(Dataset entries)
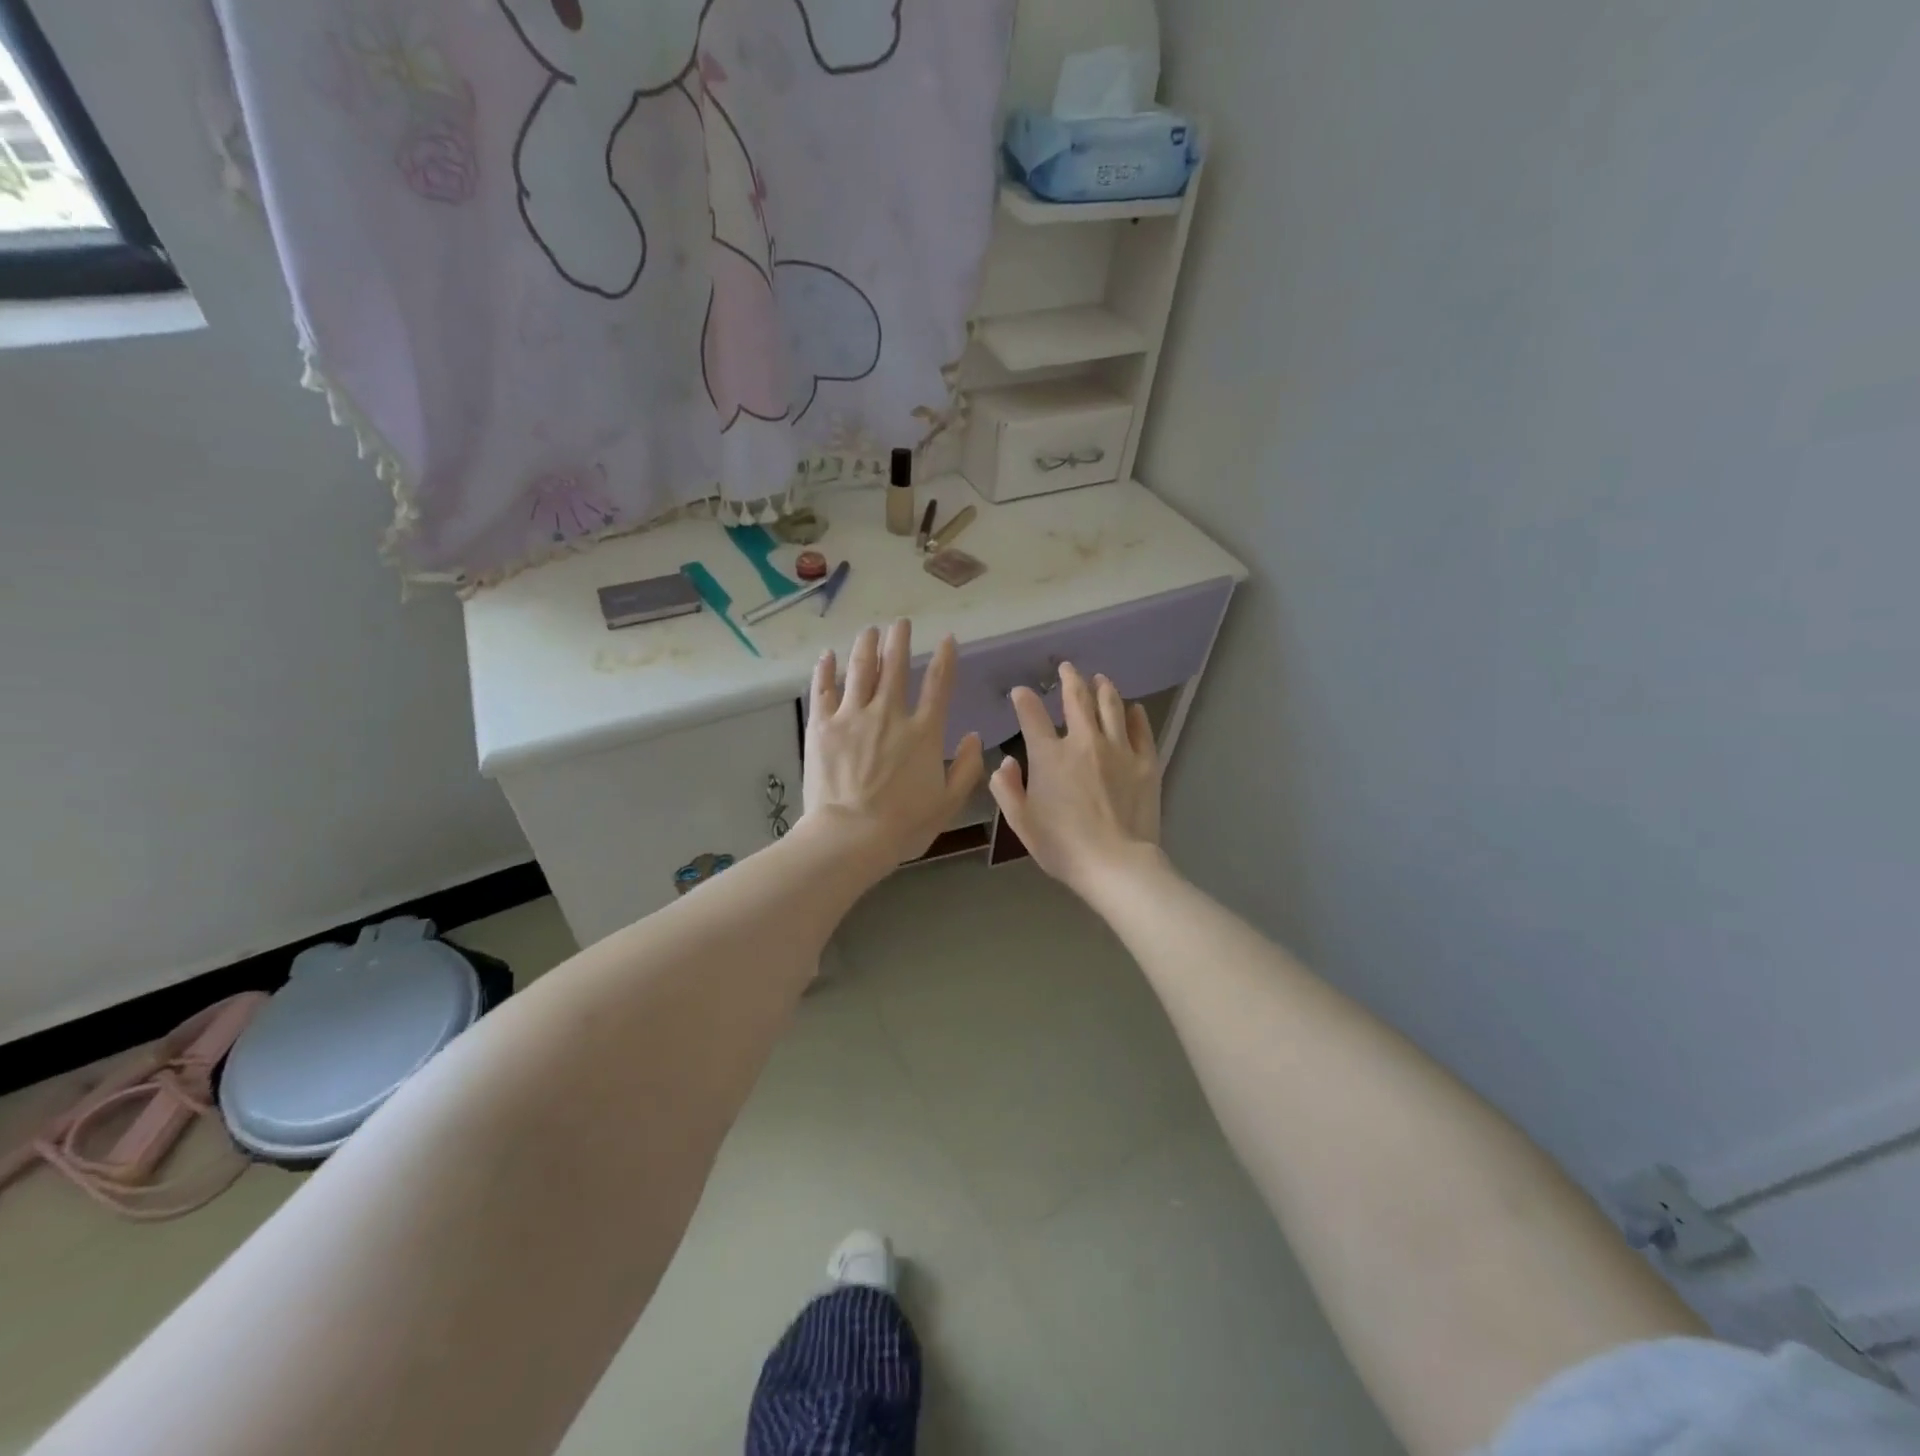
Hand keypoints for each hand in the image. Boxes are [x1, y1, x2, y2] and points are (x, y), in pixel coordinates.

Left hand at [802, 620, 984, 865]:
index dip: (945, 658)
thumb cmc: (903, 825)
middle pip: (896, 666)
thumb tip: (974, 737)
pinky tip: (828, 655)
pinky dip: (826, 670)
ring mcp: (853, 716)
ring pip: (861, 669)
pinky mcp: (822, 726)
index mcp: (923, 732)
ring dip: (867, 645)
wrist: (850, 836)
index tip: (946, 638)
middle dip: (900, 640)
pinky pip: (824, 690)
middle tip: (901, 623)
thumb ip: (966, 768)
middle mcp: (889, 714)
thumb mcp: (948, 803)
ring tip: (870, 629)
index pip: (939, 685)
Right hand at [988, 663, 1161, 894]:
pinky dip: (1135, 715)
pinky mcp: (1145, 763)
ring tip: (1100, 679)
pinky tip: (1133, 709)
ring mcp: (1119, 750)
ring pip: (1111, 707)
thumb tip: (1005, 762)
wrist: (1116, 864)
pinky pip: (1141, 730)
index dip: (1024, 700)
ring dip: (1103, 688)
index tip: (1021, 692)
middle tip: (1068, 668)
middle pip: (1077, 700)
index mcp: (1049, 756)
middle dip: (1070, 679)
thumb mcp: (1021, 822)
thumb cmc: (1062, 846)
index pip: (1032, 716)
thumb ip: (1007, 789)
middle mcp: (1084, 742)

Goal of the exercise:
The required answer is each line of the data in which the word "thumb" appears.

Exercise response:
thumb cmc: (903, 825)
thumb tip: (974, 737)
thumb ip: (966, 768)
thumb mcp: (948, 803)
thumb tip: (1005, 762)
thumb mcp: (1021, 822)
thumb cmc: (1062, 846)
thumb ip: (1007, 789)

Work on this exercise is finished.